Benally later pointed out that indigenous communities suffered even further with the emergence of Indian boarding schools in the 1880s. Taken away from their homes, indigenous kids were stripped of their language, culture and traditional clothing, erasing their history and culture as they were forced to assimilate to a white way of life.


This process continued for decades, inflicting a “mass trauma” that reverberated through generations. Benally brought up his mother, who grew up in an environment where alcoholism was rampant and struggled to make sure her kids didn’t experience the same issues as they came of age.


Today, Benally said many Native American communities experience increased rates of suicide, domestic violence, sexual assault, substance abuse and other social problems.


“We’re looking at these conditions, and we wonder why many of our people turn to substance abuse to cope with their reality, and what that ends up leading them into—risky behaviors that allow them to be targeted,” he said.


But that isn’t the only problem. As activists have fought in recent years to raise awareness about missing and murdered indigenous women, girls and two-spirit people, they’ve aimed to provide better documentation of the issue.


Benally said the epidemic continues today in part due to bureaucratic oversight and poor record-keeping by local and federal authorities, leading to crimes going miscategorized or unlogged. Tribal governments also face limitations because they’re not able to investigate or track crimes outside their jurisdiction, while the majority of indigenous peoples now live in urban areas.

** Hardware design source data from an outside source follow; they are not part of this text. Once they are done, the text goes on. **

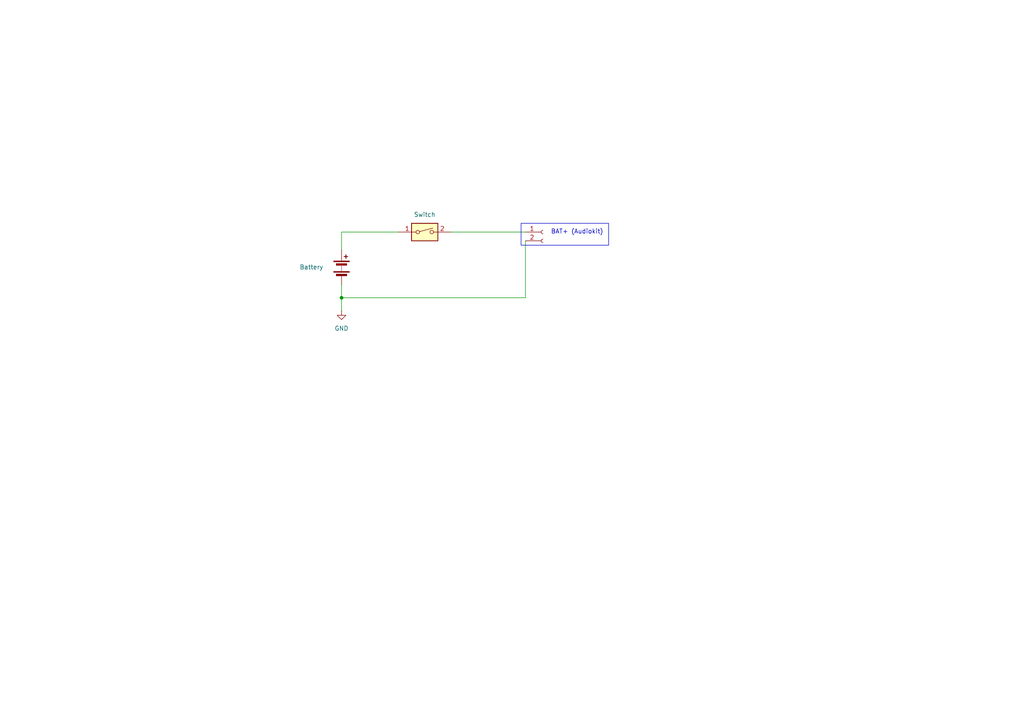
<source format=kicad_sch>
(kicad_sch
	(version 20231120)
	(generator "eeschema")
	(generator_version "8.0")
	(uuid "2d32a79c-3bba-4bea-bca6-6db3def8b139")
	(paper "A4")
	
	(junction
		(at 99.06 86.36)
		(diameter 0)
		(color 0 0 0 0)
		(uuid "569bd258-d6ce-4d68-9681-ddaf9ede3a07")
	)
	(wire
		(pts
			(xy 130.81 67.31) (xy 152.4 67.31)
		)
		(stroke
			(width 0)
			(type default)
		)
		(uuid "12653024-5594-4a04-8621-9ca2a3cc3c05")
	)
	(wire
		(pts
			(xy 99.06 67.31) (xy 99.06 72.39)
		)
		(stroke
			(width 0)
			(type default)
		)
		(uuid "2b733a82-55c9-470f-a236-bdb246ba181c")
	)
	(wire
		(pts
			(xy 152.4 69.85) (xy 152.4 86.36)
		)
		(stroke
			(width 0)
			(type default)
		)
		(uuid "2c8bd5d9-8951-466a-90c7-d4b17d2fdc70")
	)
	(wire
		(pts
			(xy 99.06 86.36) (xy 99.06 90.17)
		)
		(stroke
			(width 0)
			(type default)
		)
		(uuid "38efca3f-6265-406a-b19f-3486f91f286c")
	)
	(wire
		(pts
			(xy 99.06 82.55) (xy 99.06 86.36)
		)
		(stroke
			(width 0)
			(type default)
		)
		(uuid "83bc17bf-80dd-46a8-abb1-e28b226eb666")
	)
	(wire
		(pts
			(xy 115.57 67.31) (xy 99.06 67.31)
		)
		(stroke
			(width 0)
			(type default)
		)
		(uuid "97e69808-feec-41be-9ee7-9e4bd3a39ad7")
	)
	(wire
		(pts
			(xy 152.4 86.36) (xy 99.06 86.36)
		)
		(stroke
			(width 0)
			(type default)
		)
		(uuid "ba9093fd-efb1-41f3-86e8-d6e2a7a30a97")
	)
	(rectangle
		(start 151.13 64.77)
		(end 176.53 71.12)
		(stroke
			(width 0)
			(type default)
		)
		(fill
			(type none)
		)
		(uuid ecb5b6a5-a21d-43e3-807b-0f722e0c38af)
	)
	(text "BAT+ (Audiokit)"
		(exclude_from_sim no)
		(at 167.386 67.31 0)
		(effects
			(font
				(size 1.27 1.27)
			)
		)
		(uuid "50e18f6d-2ad7-4e54-8a9a-cc109a8533d0")
	)
	(symbol
		(lib_id "power:GND")
		(at 99.06 90.17 0)
		(unit 1)
		(exclude_from_sim no)
		(in_bom yes)
		(on_board yes)
		(dnp no)
		(fields_autoplaced yes)
		(uuid "578cfe92-1561-4a5a-9097-09e2b1bd607f")
		(property "Reference" "#PWR02"
			(at 99.06 96.52 0)
			(effects
				(font
					(size 1.27 1.27)
				)
				(hide yes)
			)
		)
		(property "Value" "GND"
			(at 99.06 95.25 0)
			(effects
				(font
					(size 1.27 1.27)
				)
			)
		)
		(property "Footprint" ""
			(at 99.06 90.17 0)
			(effects
				(font
					(size 1.27 1.27)
				)
				(hide yes)
			)
		)
		(property "Datasheet" ""
			(at 99.06 90.17 0)
			(effects
				(font
					(size 1.27 1.27)
				)
				(hide yes)
			)
		)
		(property "Description" "Power symbol creates a global label with name \"GND\" , ground"
			(at 99.06 90.17 0)
			(effects
				(font
					(size 1.27 1.27)
				)
				(hide yes)
			)
		)
		(pin "1"
			(uuid "a2b3630d-71b8-4d5a-916a-0d591f7ed0ec")
		)
		(instances
			(project ""
				(path "/2d32a79c-3bba-4bea-bca6-6db3def8b139"
					(reference "#PWR02")
					(unit 1)
				)
			)
		)
	)
	(symbol
		(lib_id "Connector:Conn_01x02_Socket")
		(at 157.48 67.31 0)
		(unit 1)
		(exclude_from_sim no)
		(in_bom yes)
		(on_board yes)
		(dnp no)
		(fields_autoplaced yes)
		(uuid "b5252677-bc52-45bf-8b50-96e92413a2e4")
		(property "Reference" "J1"
			(at 158.75 67.3099 0)
			(effects
				(font
					(size 1.27 1.27)
				)
				(justify left)
				(hide yes)
			)
		)
		(property "Value" "Conn_01x02_Socket"
			(at 158.75 69.8499 0)
			(effects
				(font
					(size 1.27 1.27)
				)
				(justify left)
				(hide yes)
			)
		)
		(property "Footprint" ""
			(at 157.48 67.31 0)
			(effects
				(font
					(size 1.27 1.27)
				)
				(hide yes)
			)
		)
		(property "Datasheet" "~"
			(at 157.48 67.31 0)
			(effects
				(font
					(size 1.27 1.27)
				)
				(hide yes)
			)
		)
		(property "Description" "Generic connector, single row, 01x02, script generated"
			(at 157.48 67.31 0)
			(effects
				(font
					(size 1.27 1.27)
				)
				(hide yes)
			)
		)
		(pin "1"
			(uuid "aa4987dc-7be1-466c-8cde-dd78b6117b33")
		)
		(pin "2"
			(uuid "8005ce3d-8cbe-4032-94f5-4e4207b61add")
		)
		(instances
			(project ""
				(path "/2d32a79c-3bba-4bea-bca6-6db3def8b139"
					(reference "J1")
					(unit 1)
				)
			)
		)
	)
	(symbol
		(lib_id "Device:Battery")
		(at 99.06 77.47 0)
		(unit 1)
		(exclude_from_sim no)
		(in_bom yes)
		(on_board yes)
		(dnp no)
		(uuid "c827934d-d30f-4385-9455-de843907772b")
		(property "Reference" "BT1"
			(at 102.87 75.6284 0)
			(effects
				(font
					(size 1.27 1.27)
				)
				(justify left)
				(hide yes)
			)
		)
		(property "Value" "Battery"
			(at 86.868 77.47 0)
			(effects
				(font
					(size 1.27 1.27)
				)
				(justify left)
			)
		)
		(property "Footprint" ""
			(at 99.06 75.946 90)
			(effects
				(font
					(size 1.27 1.27)
				)
				(hide yes)
			)
		)
		(property "Datasheet" "~"
			(at 99.06 75.946 90)
			(effects
				(font
					(size 1.27 1.27)
				)
				(hide yes)
			)
		)
		(property "Description" "Multiple-cell battery"
			(at 99.06 77.47 0)
			(effects
				(font
					(size 1.27 1.27)
				)
				(hide yes)
			)
		)
		(pin "1"
			(uuid "0e0af3ef-615d-419a-8050-5de1c0905ff1")
		)
		(pin "2"
			(uuid "d1fbff1c-fa89-401c-b68c-364dd266b336")
		)
		(instances
			(project ""
				(path "/2d32a79c-3bba-4bea-bca6-6db3def8b139"
					(reference "BT1")
					(unit 1)
				)
			)
		)
	)
	(symbol
		(lib_id "Switch:SW_DIP_x01")
		(at 123.19 67.31 0)
		(unit 1)
		(exclude_from_sim no)
		(in_bom yes)
		(on_board yes)
		(dnp no)
		(fields_autoplaced yes)
		(uuid "f7ef6b9a-68dc-45d5-9512-3988eb5550f2")
		(property "Reference" "SW1"
			(at 123.19 59.69 0)
			(effects
				(font
					(size 1.27 1.27)
				)
				(hide yes)
			)
		)
		(property "Value" "Switch"
			(at 123.19 62.23 0)
			(effects
				(font
					(size 1.27 1.27)
				)
			)
		)
		(property "Footprint" ""
			(at 123.19 67.31 0)
			(effects
				(font
					(size 1.27 1.27)
				)
				(hide yes)
			)
		)
		(property "Datasheet" "~"
			(at 123.19 67.31 0)
			(effects
				(font
					(size 1.27 1.27)
				)
				(hide yes)
			)
		)
		(property "Description" "1x DIP Switch, Single Pole Single Throw (SPST) switch, small symbol"
			(at 123.19 67.31 0)
			(effects
				(font
					(size 1.27 1.27)
				)
				(hide yes)
			)
		)
		(pin "1"
			(uuid "1eeae6d3-ab41-4a6a-ba85-9a6f4203c0a1")
		)
		(pin "2"
			(uuid "6f3362e0-4c83-414b-ab2f-58244fa2b2de")
		)
		(instances
			(project ""
				(path "/2d32a79c-3bba-4bea-bca6-6db3def8b139"
					(reference "SW1")
					(unit 1)
				)
			)
		)
	)
	(sheet_instances
		(path "/"
			(page "1")
		)
	)
)

</source>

When Benally finished his presentation, RAW’s Francisco-Nez said that law enforcement authorities could better address these crimes by improving their data collection and forming task forces specifically devoted to addressing crimes against indigenous women and two-spirits.


Speaking with City Weekly and other media after the event, Brown didn’t outline any concrete steps the police could be doing. But he said he’s been in multiple talks with Benally and Francisco-Nez and was open to possibly starting a task force dedicated to the issue.


“What’s next is more conversation, more dialogue,” Brown said.


To make a positive impact, Benally argued that it’s important to think about solving crimes as well as addressing policy issues. Also, one needs to think about longer legacies of injustice—to solve the problems of today, after all, often it means correcting the wrongs of the past.


“We have to think about the impact that history has had on native peoples to even begin to start thinking about what we can do about this crisis,” he said, adding later: “We have to think bigger.”